Adjoint sensitivity analysis functionality requires being able to solve a differential equation defined by the parameter struct p. Thus while DifferentialEquations.jl can support any parameter struct type, usage with adjoint sensitivity analysis requires that p could be a valid type for being the initial condition u0 of an array. This means that many simple types, such as Tuples and NamedTuples, will work as parameters in normal contexts but will fail during adjoint differentiation. To work around this issue for complicated cases like nested structs, look into defining p using AbstractArray libraries such as RecursiveArrayTools.jl or ComponentArrays.jl so that p is an AbstractArray with a concrete element type.

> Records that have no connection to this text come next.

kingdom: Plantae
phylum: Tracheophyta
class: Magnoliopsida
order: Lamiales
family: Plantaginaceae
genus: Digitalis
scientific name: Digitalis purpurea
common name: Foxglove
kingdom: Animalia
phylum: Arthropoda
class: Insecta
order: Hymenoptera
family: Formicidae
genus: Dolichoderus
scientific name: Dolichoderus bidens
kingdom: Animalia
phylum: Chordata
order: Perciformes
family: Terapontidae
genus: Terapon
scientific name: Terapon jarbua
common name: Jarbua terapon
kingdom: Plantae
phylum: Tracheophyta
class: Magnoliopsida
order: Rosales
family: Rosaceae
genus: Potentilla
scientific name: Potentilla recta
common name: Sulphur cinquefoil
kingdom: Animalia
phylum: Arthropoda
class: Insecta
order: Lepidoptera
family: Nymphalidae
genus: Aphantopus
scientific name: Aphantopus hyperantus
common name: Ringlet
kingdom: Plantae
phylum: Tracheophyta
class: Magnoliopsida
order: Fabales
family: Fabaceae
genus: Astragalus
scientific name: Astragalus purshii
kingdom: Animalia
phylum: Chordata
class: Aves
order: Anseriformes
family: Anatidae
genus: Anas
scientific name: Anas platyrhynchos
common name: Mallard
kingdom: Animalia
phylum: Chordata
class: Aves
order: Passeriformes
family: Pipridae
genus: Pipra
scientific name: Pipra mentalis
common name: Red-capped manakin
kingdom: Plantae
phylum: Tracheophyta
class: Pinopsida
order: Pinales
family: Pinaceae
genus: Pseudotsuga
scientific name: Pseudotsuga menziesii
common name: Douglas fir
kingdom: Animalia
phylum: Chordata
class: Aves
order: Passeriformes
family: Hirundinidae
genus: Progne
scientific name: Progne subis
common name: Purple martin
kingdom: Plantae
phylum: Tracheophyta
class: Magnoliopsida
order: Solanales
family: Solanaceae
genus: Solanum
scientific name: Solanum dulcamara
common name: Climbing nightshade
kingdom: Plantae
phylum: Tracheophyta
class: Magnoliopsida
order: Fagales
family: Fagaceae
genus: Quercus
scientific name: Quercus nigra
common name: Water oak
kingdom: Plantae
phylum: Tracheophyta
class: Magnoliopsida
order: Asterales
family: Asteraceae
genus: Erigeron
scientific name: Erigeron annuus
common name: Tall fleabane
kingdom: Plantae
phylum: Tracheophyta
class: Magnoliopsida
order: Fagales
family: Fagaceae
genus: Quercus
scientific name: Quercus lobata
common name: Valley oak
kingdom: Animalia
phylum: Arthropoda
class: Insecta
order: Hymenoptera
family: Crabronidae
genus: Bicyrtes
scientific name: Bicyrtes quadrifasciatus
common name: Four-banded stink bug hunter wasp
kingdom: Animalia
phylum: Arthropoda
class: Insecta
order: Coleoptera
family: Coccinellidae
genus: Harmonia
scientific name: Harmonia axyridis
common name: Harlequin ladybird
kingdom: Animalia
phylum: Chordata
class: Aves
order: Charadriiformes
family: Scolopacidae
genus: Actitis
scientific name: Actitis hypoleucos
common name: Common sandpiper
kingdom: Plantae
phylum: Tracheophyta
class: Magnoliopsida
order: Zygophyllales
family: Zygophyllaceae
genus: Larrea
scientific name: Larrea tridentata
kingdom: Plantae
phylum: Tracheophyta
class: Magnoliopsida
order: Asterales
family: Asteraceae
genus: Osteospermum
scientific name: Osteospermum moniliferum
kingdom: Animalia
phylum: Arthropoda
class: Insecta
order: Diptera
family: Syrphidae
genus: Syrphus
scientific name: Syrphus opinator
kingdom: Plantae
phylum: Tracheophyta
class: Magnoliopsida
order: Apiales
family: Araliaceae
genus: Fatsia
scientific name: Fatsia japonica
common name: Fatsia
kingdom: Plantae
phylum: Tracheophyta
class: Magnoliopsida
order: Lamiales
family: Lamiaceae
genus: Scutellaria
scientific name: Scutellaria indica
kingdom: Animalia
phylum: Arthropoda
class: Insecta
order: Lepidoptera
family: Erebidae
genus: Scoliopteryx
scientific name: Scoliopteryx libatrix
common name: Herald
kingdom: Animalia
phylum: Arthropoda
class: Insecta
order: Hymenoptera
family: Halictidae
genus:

Example second order sensitivity analysis calculation

using DiffEqSensitivity, OrdinaryDiffEq, ForwardDiff
using Test

function lotka!(du,u,p,t)
du[1] = dx = p[1]*u[1] - p[2]*u[1]*u[2]
du[2] = dy = -p[3]*u[2] + p[4]*u[1]*u[2]
end

p = [1.5,1.0,3.0,1.0]; u0 = [1.0;1.0]
prob = ODEProblem(lotka!,u0,(0.0,10.0),p)
loss(sol) = sum(sol)
v = ones(4)

Hv = second_order_sensitivity_product(loss,v,prob,Vern9(),saveat=0.1,abstol=1e-12,reltol=1e-12)

Arguments

The arguments for this function match adjoint_sensitivities. The only notable difference is sensealg which requires a second order sensitivity algorithm, of which currently the only choice is ForwardDiffOverAdjoint which uses forward-over-reverse to mix a forward-mode sensitivity analysis with an adjoint sensitivity analysis for a faster computation than either double forward or double reverse. ForwardDiffOverAdjoint's positional argument just accepts a first order sensitivity algorithm.